Provided records
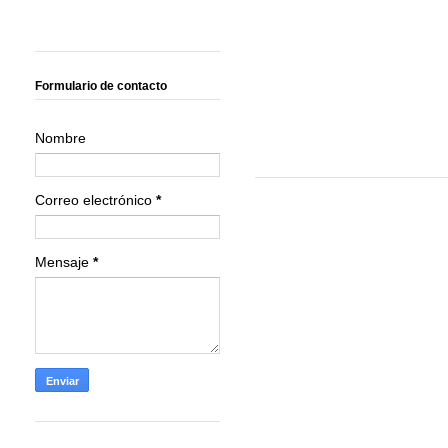
Formulario de contacto
Nombre
Correo electrónico
*
Mensaje
*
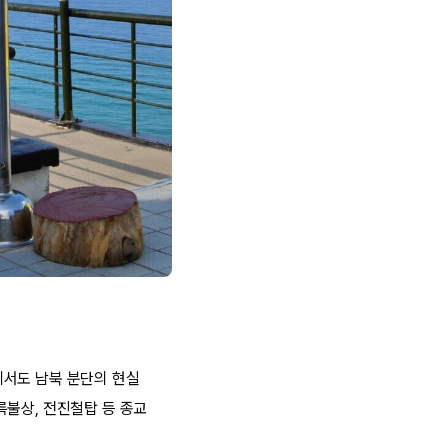
에서도 남북 분단의 현실
륵불상, 전진철탑 등 종교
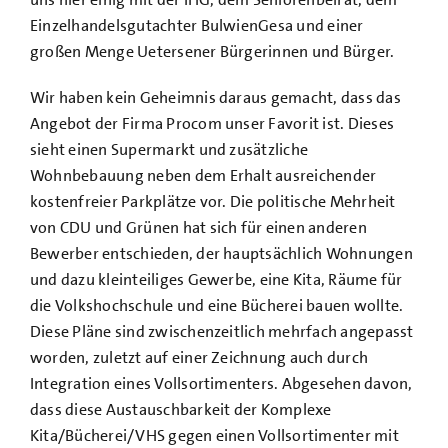
Einzelhandelsgutachter BulwienGesa und einer
großen Menge Uetersener Bürgerinnen und Bürger.
Wir haben kein Geheimnis daraus gemacht, dass das
Angebot der Firma Procom unser Favorit ist. Dieses
sieht einen Supermarkt und zusätzliche
Wohnbebauung neben dem Erhalt ausreichender
kostenfreier Parkplätze vor. Die politische Mehrheit
von CDU und Grünen hat sich für einen anderen
Bewerber entschieden, der hauptsächlich Wohnungen
und dazu kleinteiliges Gewerbe, eine Kita, Räume für
die Volkshochschule und eine Bücherei bauen wollte.
Diese Pläne sind zwischenzeitlich mehrfach angepasst
worden, zuletzt auf einer Zeichnung auch durch
Integration eines Vollsortimenters. Abgesehen davon,
dass diese Austauschbarkeit der Komplexe
Kita/Bücherei/VHS gegen einen Vollsortimenter mit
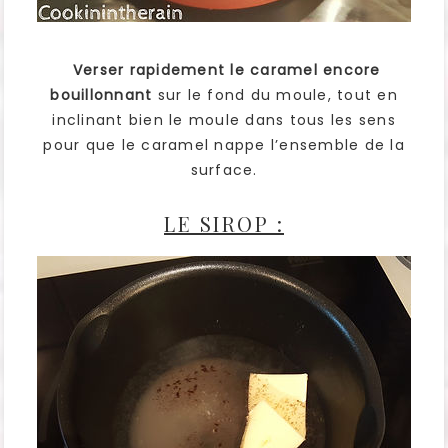
Verser rapidement le caramel encore
bouillonnant
sur le fond du moule, tout en
inclinant bien le moule dans tous les sens
pour que le caramel nappe l’ensemble de la
surface.
LE SIROP :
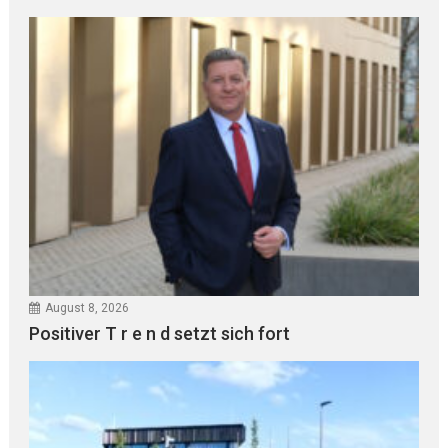
August 8, 2026
Positiver T r e n d setzt sich fort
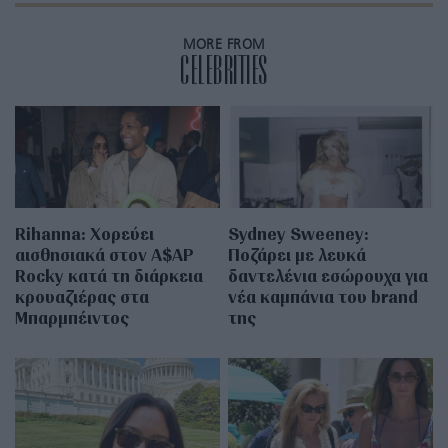
MORE FROM
CELEBRITIES
Rihanna: Χορεύει
Sydney Sweeney:
αισθησιακά στον A$AP
Ποζάρει με λευκά
Rocky κατά τη διάρκεια
δαντελένια εσώρουχα για
κρουαζιέρας στα
νέα καμπάνια του brand
Μπαρμπέιντος
της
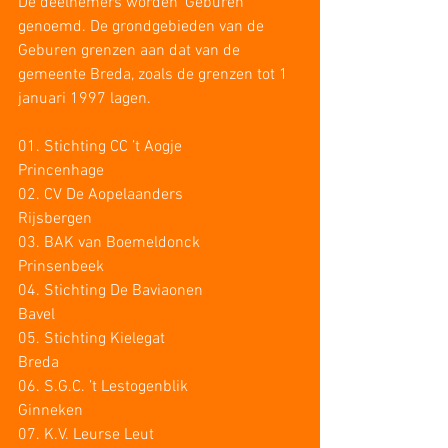
De deelnemers worden ‘Geburen’ 
genoemd. De grondgebieden van de 
Geburen grenzen aan dat van de 
gemeente Breda, zoals de grenzen tot 1 
januari 1997 lagen.
01. Stichting CC ’t Aogje			
Princenhage
02. CV De Aopelaanders			
Rijsbergen
03. BAK van Boemeldonck			
Prinsenbeek
04. Stichting De Baviaonen			
Bavel
05. Stichting Kielegat				
Breda
06. S.G.C. ’t Lestogenblik			
Ginneken
07. K.V. Leurse Leut				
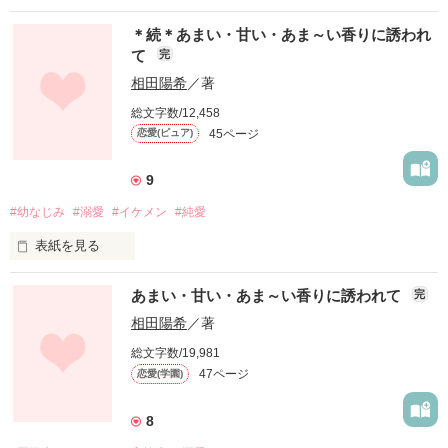
長田亜沙美(ながたあさみ)

【キミの運命の人は俺じゃない】

＊続＊あまい・甘い・あま～い香りに誘われ
K大学病院口腔外科勤務歯科医

の登場人物『恵ちゃん』のお話です。

て
完
佐久間湊(さくまみなと)

相田陽希
／著
K大学病院勤務外科医

総文字数/12,458
作品を読む
45ページ
恋愛(ピュア)
さばさばした男まさりの性格で、遊んでいるように誤解されて
しまうが、ロマンチックな恋愛を夢見る乙女で奥手な亜沙美。

はじめてなのに中学からの親友葵の結婚式に出席していたクー
9
ルなイケメン湊と一夜をともにしてしまう。

２度と会うことかないと思っていたのに再び勤務先で再会
#幼なじみ
#溺愛
#イケメン
#純愛
し！？

表紙を見る
＊続＊あまい・甘い・あま～い香りに誘われてに登場する亜沙
 【 あまい・甘い・あま～い香りに誘われて】の続編です。

美と湊のお話です。
あまい・甘い・あま～い香りに誘われて
完
女子大に進学した葵と医大に進学した虎太朗。二人は４月吉日
相田陽希
／著
婚約しました！

総文字数/19,981
作品を読む
医大生の虎太朗はモテモテで気がきではない葵と、両親との約
47ページ
恋愛(学園)
束で葵に手が出せずもんもんとしている虎太朗。

10年後、二人は無事にゴールインするのでしょうか？

8
あまくてエロい一途なイケメン虎太朗と葵のお話です。
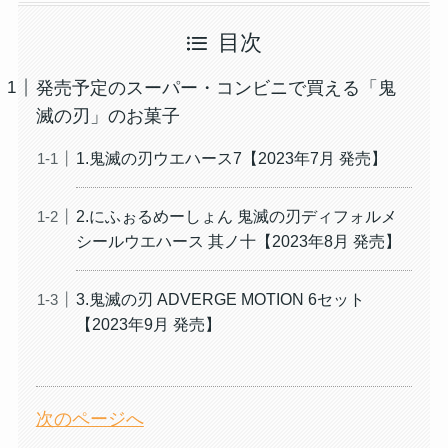
目次
発売予定のスーパー・コンビニで買える「鬼
滅の刃」のお菓子
1.鬼滅の刃ウエハース7【2023年7月 発売】
2.にふぉるめーしょん 鬼滅の刃ディフォルメ
シールウエハース 其ノ十【2023年8月 発売】
3.鬼滅の刃 ADVERGE MOTION 6セット
【2023年9月 発売】
次のページへ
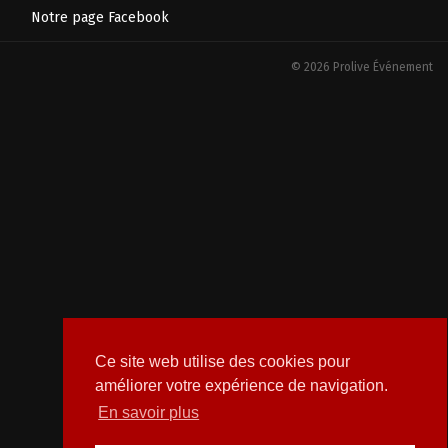
Notre page Facebook
© 2026 Prolive Événement
Ce site web utilise des cookies pour
améliorer votre expérience de navigation.
En savoir plus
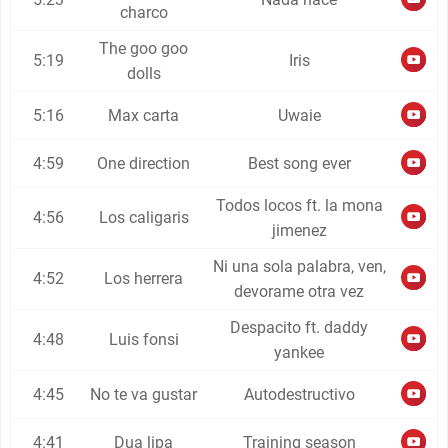
charco
The goo goo
5:19
Iris
dolls
5:16
Max carta
Uwaie
4:59
One direction
Best song ever
Todos locos ft. la mona
4:56
Los caligaris
jimenez
Ni una sola palabra, ven,
4:52
Los herrera
devorame otra vez
Despacito ft. daddy
4:48
Luis fonsi
yankee
4:45
No te va gustar
Autodestructivo
4:41
Dua lipa
Training season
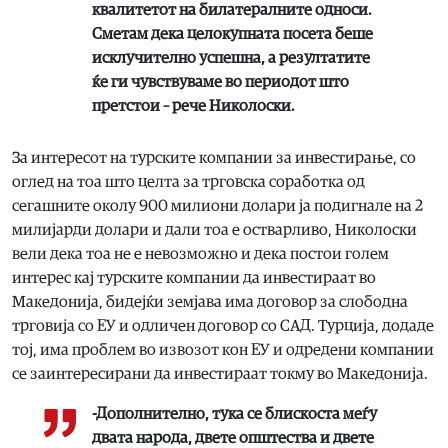
квалитетот на билатералните односи.
Сметам дека целокупната посета беше
исклучително успешна, а резултатите
ќе ги чувствуваме во периодот што
претстои – рече Николоски.
За интересот на турските компании за инвестирање, со
оглед на тоа што целта за трговска соработка од
сегашните околу 900 милиони долари ја подигнале на 2
милијарди долари и дали тоа е остварливо, Николоски
вели дека тоа не е невозможно и дека постои голем
интерес кај турските компании да инвестираат во
Македонија, бидејќи земјава има договор за слободна
трговија со ЕУ и одличен договор со САД. Турција, додаде
тој, има проблем во извозот кон ЕУ и одредени компании
се заинтересирани да инвестираат токму во Македонија.
-Дополнително, тука се блискоста меѓу
двата народа, двете општества и двете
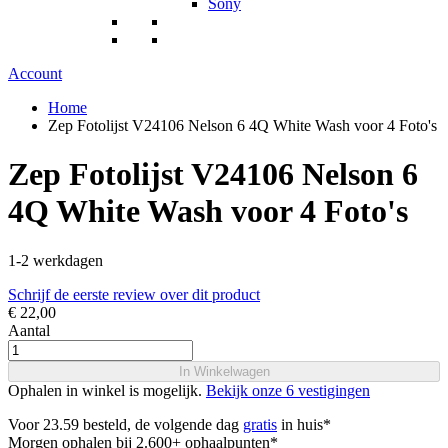
Sony
Account
Home
Zep Fotolijst V24106 Nelson 6 4Q White Wash voor 4 Foto's
Zep Fotolijst V24106 Nelson 6
4Q White Wash voor 4 Foto's
1-2 werkdagen
Schrijf de eerste review over dit product
€ 22,00
Aantal
In Winkelwagen
Ophalen in winkel is mogelijk.
Bekijk onze 6 vestigingen
Voor 23.59 besteld, de volgende dag
gratis
in huis*
Morgen ophalen bij 2.600+ ophaalpunten*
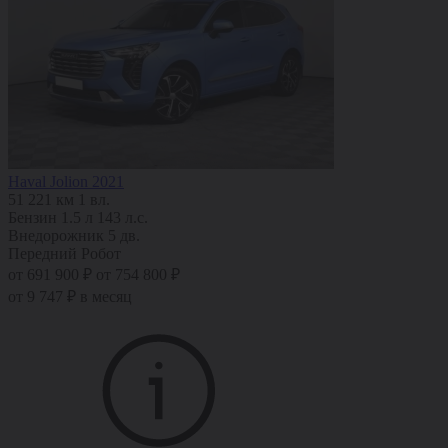
Haval Jolion 2021
51 221 км
1 вл.
Бензин
1.5 л
143 л.с.
Внедорожник 5 дв.
Передний
Робот
от 691 900 ₽
от 754 800 ₽
от 9 747 ₽ в месяц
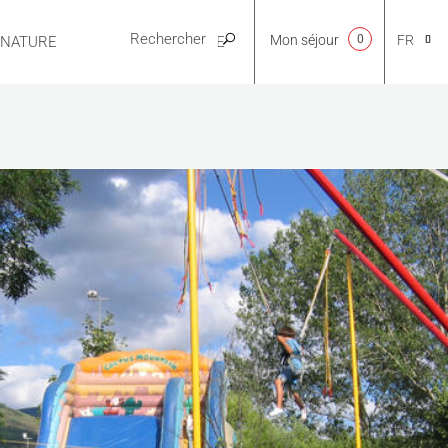
Mon séjour
0
FR
E NATURE
PRATIQUE
CA
NL
EN
ES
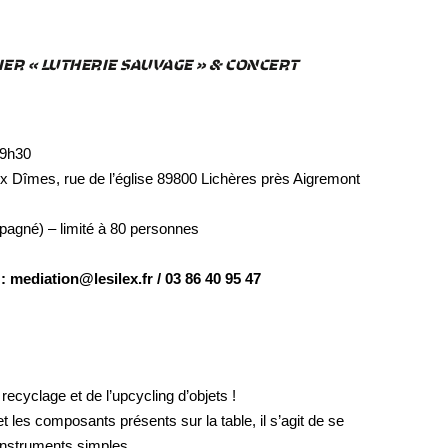
IER « LUTHERIE SAUVAGE » & CONCERT
19h30
x Dîmes, rue de l’église 89800 Lichères près Aigremont
mpagné) – limité à 80 personnes
ediation@lesilex.fr / 03 86 40 95 47
recyclage et de l’upcycling d’objets !
 les composants présents sur la table, il s’agit de se
’instruments simples.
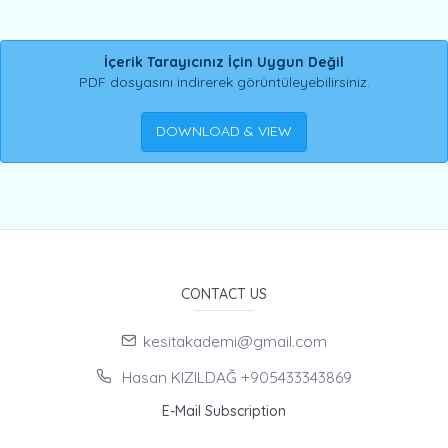
İçerik Tarayıcınız İçin Uygun Değil
PDF dosyasını indirerek görüntüleyebilirsiniz.
DOWNLOAD & VIEW
CONTACT US
kesitakademi@gmail.com
Hasan KIZILDAĞ +905433343869
E-Mail Subscription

Task directions
Scan the data above for the word "caramel", then copy every line that holds it.

Solution to this problem
Verser rapidement le caramel encore
pour que le caramel nappe l’ensemble de la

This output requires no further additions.